WORK TASK: Reproduce the whole of the records exactly, and make sure no picture is carried into the result.

--*--

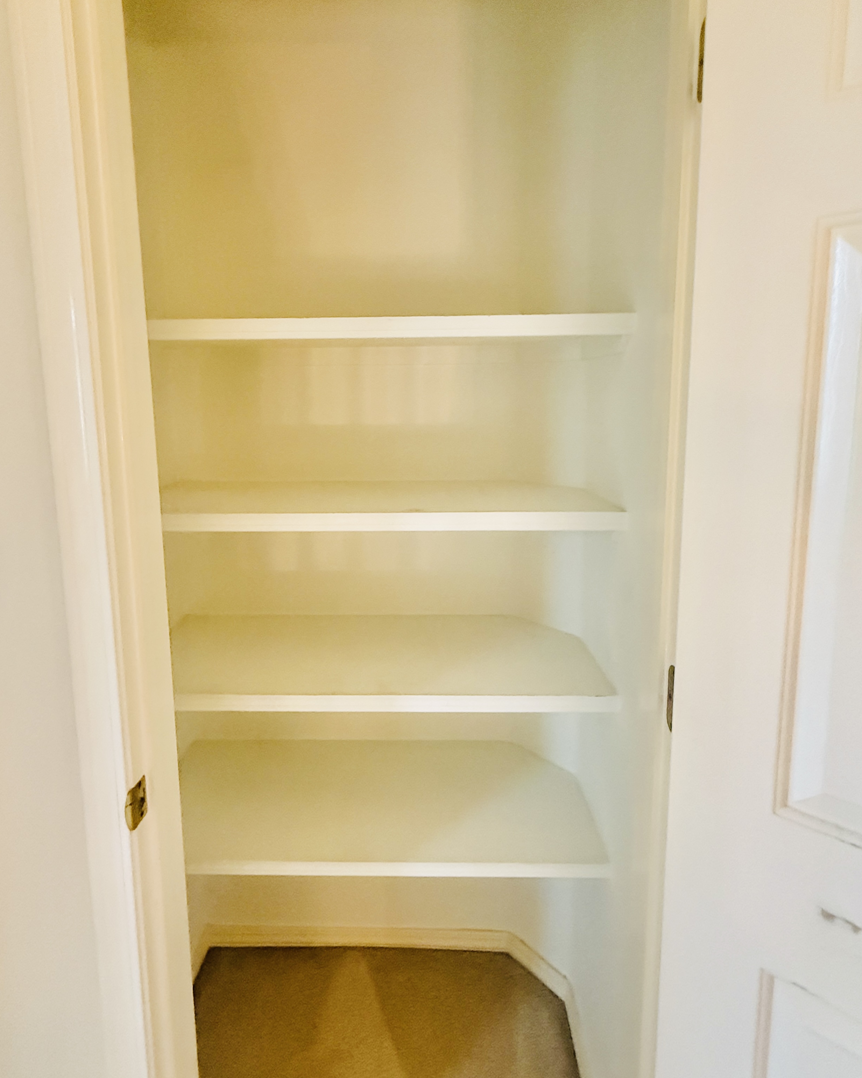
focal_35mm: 16
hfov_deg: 80.4
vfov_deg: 93.1
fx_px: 510
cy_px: 554
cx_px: 424
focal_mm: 2.22
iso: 800
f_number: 2.2
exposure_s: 1/60
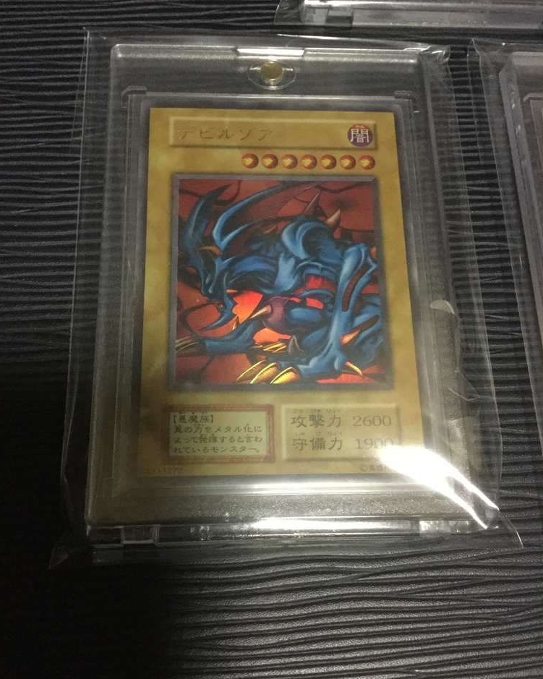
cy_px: 345
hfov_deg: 44.5
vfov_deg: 54.2
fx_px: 663
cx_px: 270
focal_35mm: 33
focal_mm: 3.3
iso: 400
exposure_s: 1/17
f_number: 2.4
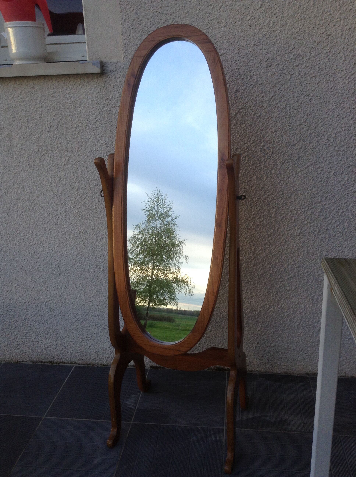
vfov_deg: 55.4
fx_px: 454
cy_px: 238
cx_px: 178
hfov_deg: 42.8
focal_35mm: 33
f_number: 2.4
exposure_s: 1/120
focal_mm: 3.3
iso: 40
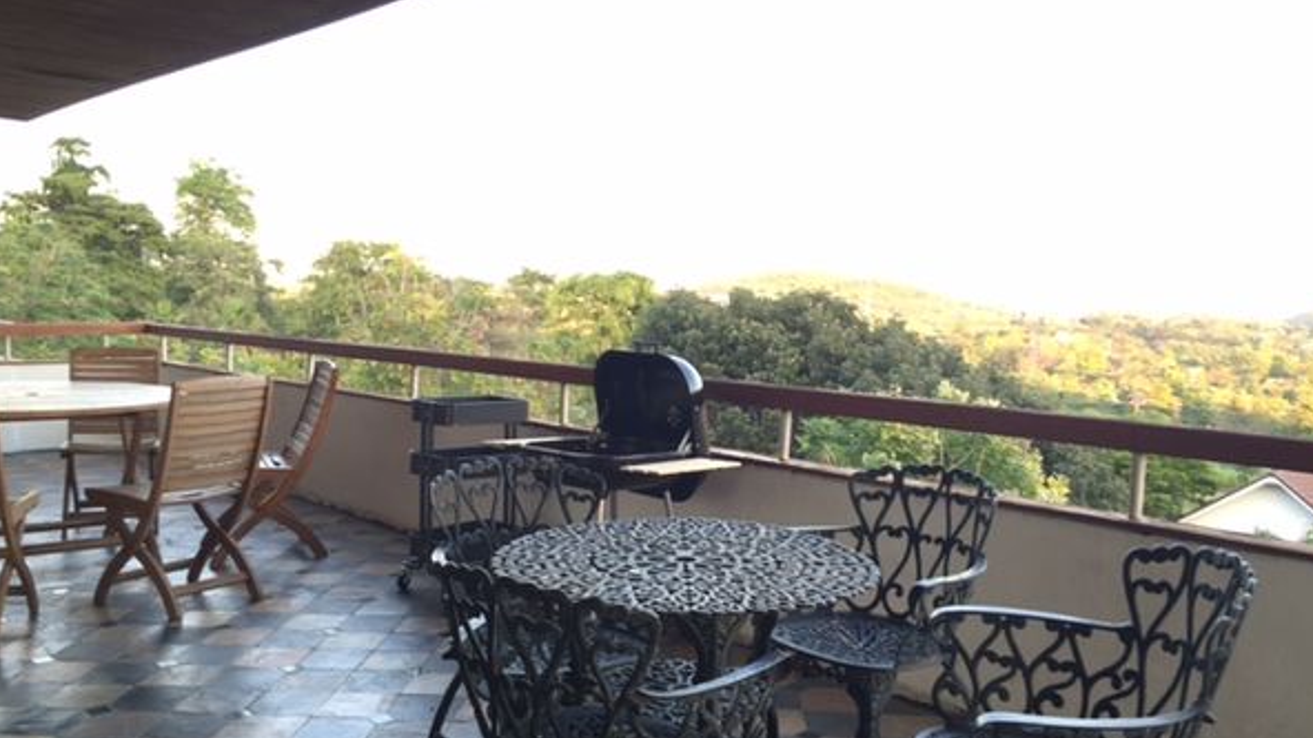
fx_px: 1114
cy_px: 366
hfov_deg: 61.0
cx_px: 659
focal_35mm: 32
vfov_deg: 36.7
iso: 32
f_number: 2.2
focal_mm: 4.15
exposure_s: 1/40
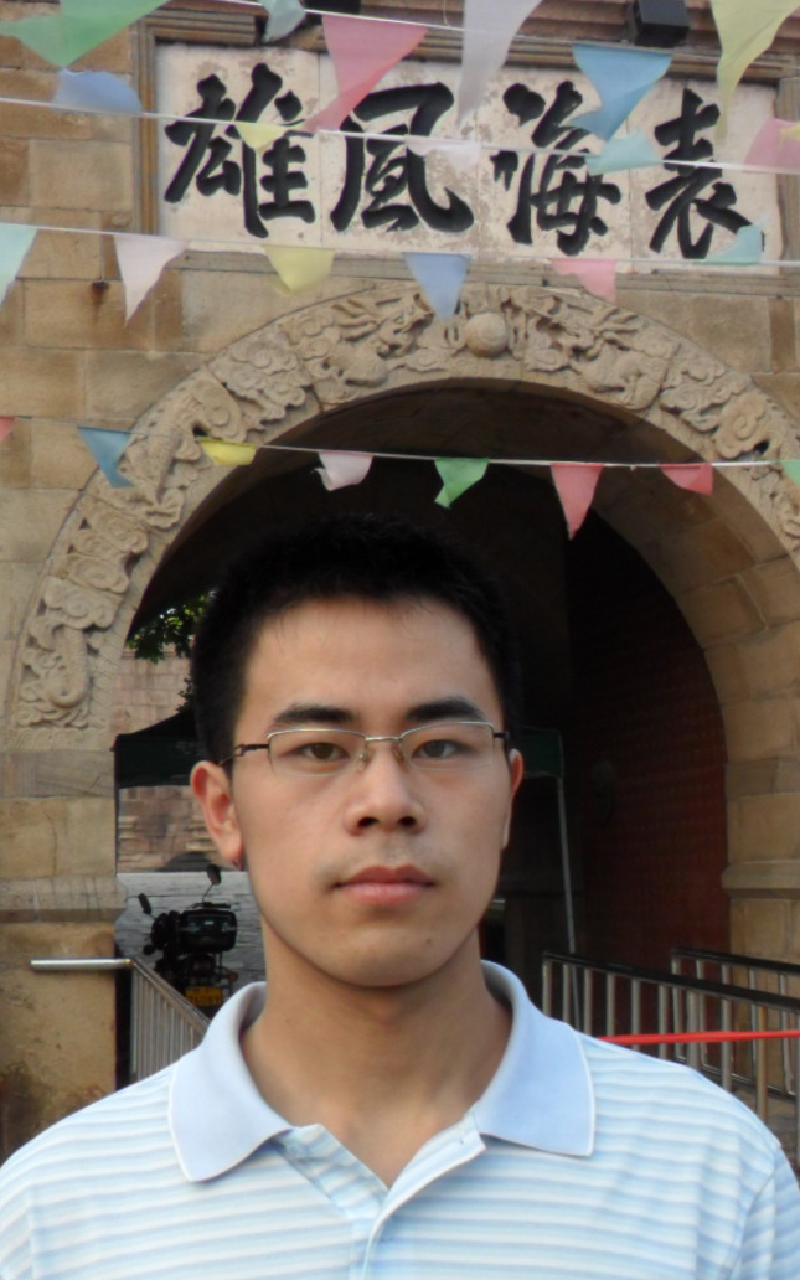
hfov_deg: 23.6
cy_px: 702
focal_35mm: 55
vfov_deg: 36.9
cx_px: 411
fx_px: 1919
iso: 80
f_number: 3.5
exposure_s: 1/90
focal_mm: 4.9
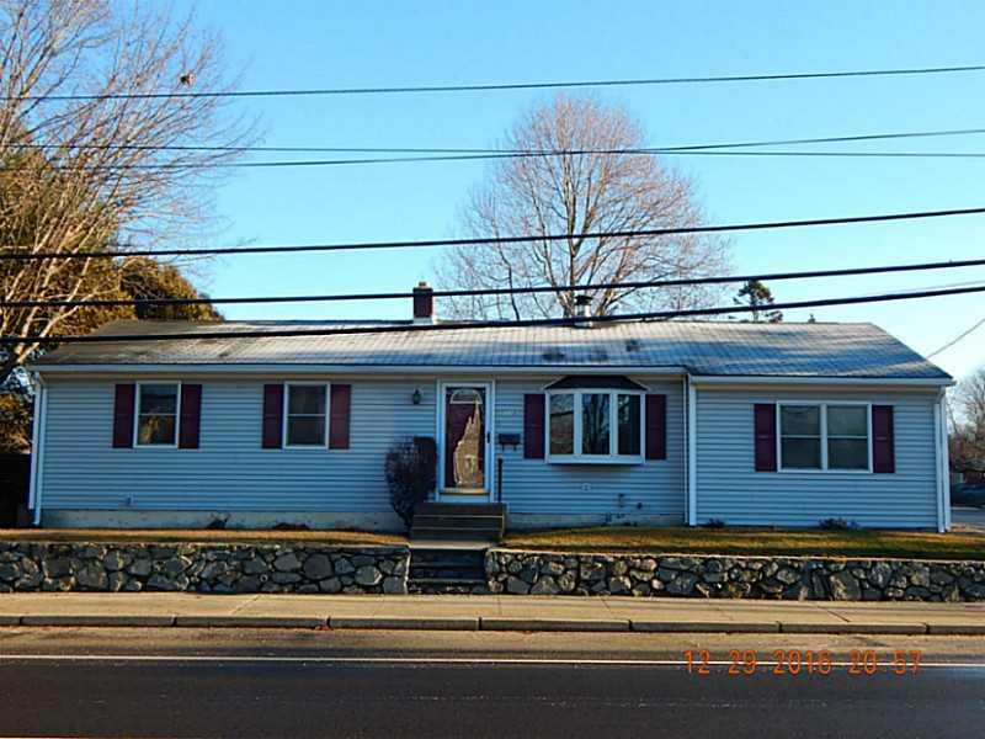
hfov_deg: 49.0
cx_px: 492
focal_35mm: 38
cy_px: 370
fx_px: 1081
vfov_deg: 37.7
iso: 125
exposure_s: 1/400
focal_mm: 6.8
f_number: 3.4
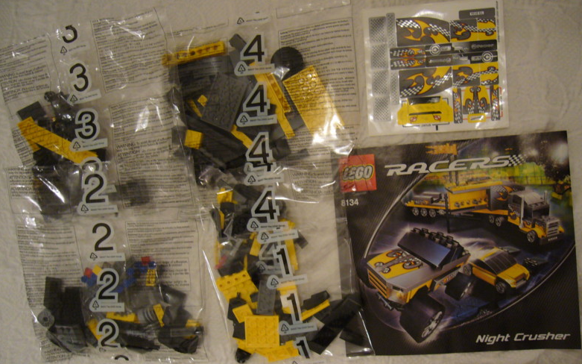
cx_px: 295
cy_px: 195
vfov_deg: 33.6
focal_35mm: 38
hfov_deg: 51.5
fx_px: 603
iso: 200
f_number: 2.8
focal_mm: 5.8
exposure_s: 1/13
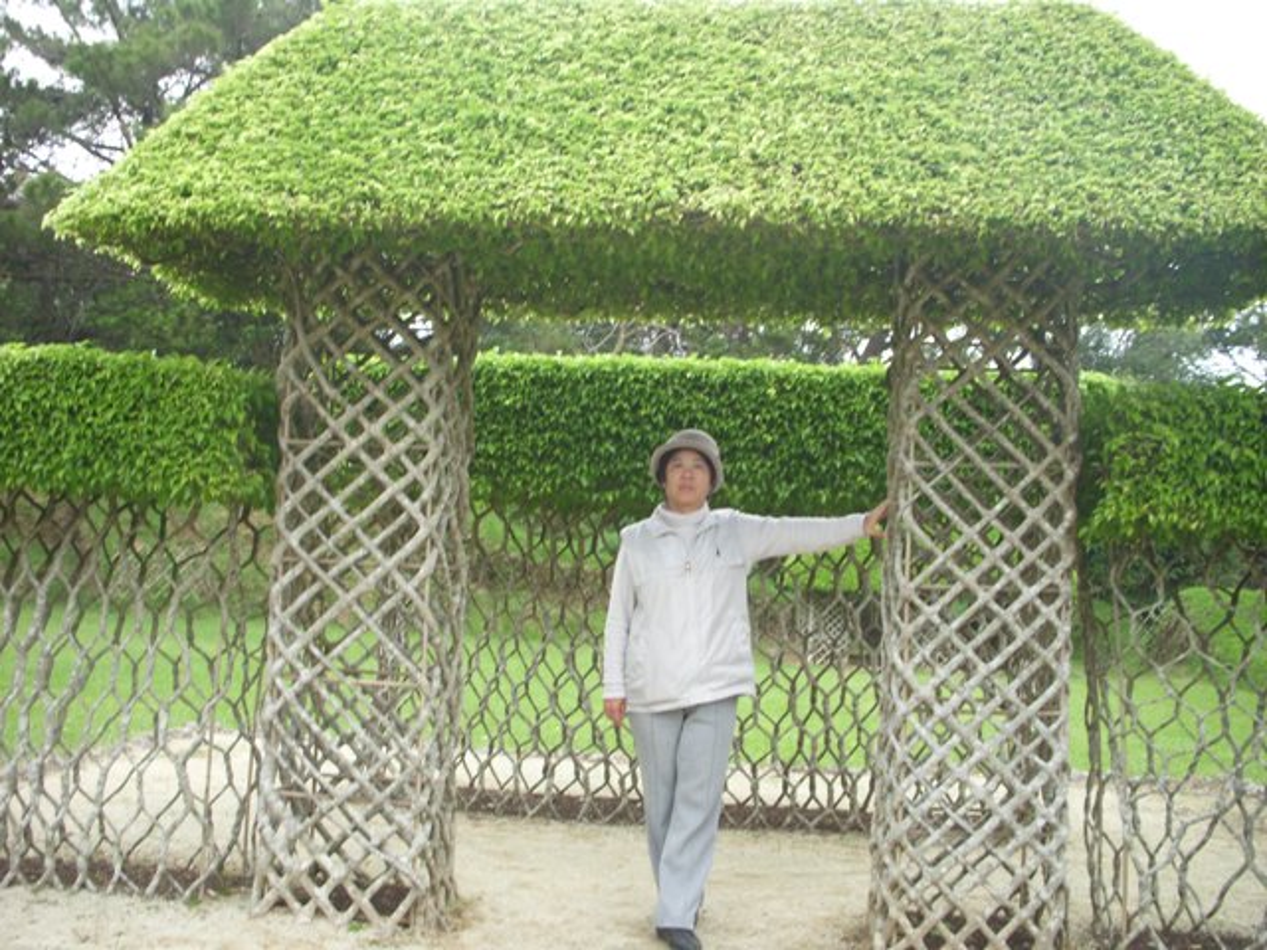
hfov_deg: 49.0
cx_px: 634
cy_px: 475
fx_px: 1391
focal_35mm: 38
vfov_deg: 37.7
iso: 100
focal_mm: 6.3
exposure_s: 1/30
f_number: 3.3
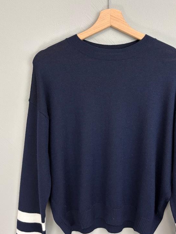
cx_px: 106
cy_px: 126
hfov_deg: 40.5
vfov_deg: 52.6
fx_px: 237
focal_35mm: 35
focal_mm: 5.96
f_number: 1.6
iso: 125
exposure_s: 1/100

--*--

FINISHED TASK:
focal_35mm: 16
hfov_deg: 80.4
vfov_deg: 93.1
fx_px: 510
cy_px: 554
cx_px: 424
focal_mm: 2.22
iso: 800
f_number: 2.2
exposure_s: 1/60
cy_px: 345
hfov_deg: 44.5
vfov_deg: 54.2
fx_px: 663
cx_px: 270
focal_35mm: 33
focal_mm: 3.3
iso: 400
exposure_s: 1/17
f_number: 2.4
vfov_deg: 55.4
fx_px: 454
cy_px: 238
cx_px: 178
hfov_deg: 42.8
focal_35mm: 33
f_number: 2.4
exposure_s: 1/120
focal_mm: 3.3
iso: 40
fx_px: 1114
cy_px: 366
hfov_deg: 61.0
cx_px: 659
focal_35mm: 32
vfov_deg: 36.7
iso: 32
f_number: 2.2
focal_mm: 4.15
exposure_s: 1/40
hfov_deg: 23.6
cy_px: 702
focal_35mm: 55
vfov_deg: 36.9
cx_px: 411
fx_px: 1919
iso: 80
f_number: 3.5
exposure_s: 1/90
focal_mm: 4.9
hfov_deg: 49.0
cx_px: 492
focal_35mm: 38
cy_px: 370
fx_px: 1081
vfov_deg: 37.7
iso: 125
exposure_s: 1/400
focal_mm: 6.8
f_number: 3.4
cx_px: 295
cy_px: 195
vfov_deg: 33.6
focal_35mm: 38
hfov_deg: 51.5
fx_px: 603
iso: 200
f_number: 2.8
focal_mm: 5.8
exposure_s: 1/13
hfov_deg: 49.0
cx_px: 634
cy_px: 475
fx_px: 1391
focal_35mm: 38
vfov_deg: 37.7
iso: 100
focal_mm: 6.3
exposure_s: 1/30
f_number: 3.3
cx_px: 106
cy_px: 126
hfov_deg: 40.5
vfov_deg: 52.6
fx_px: 237
focal_35mm: 35
focal_mm: 5.96
f_number: 1.6
iso: 125
exposure_s: 1/100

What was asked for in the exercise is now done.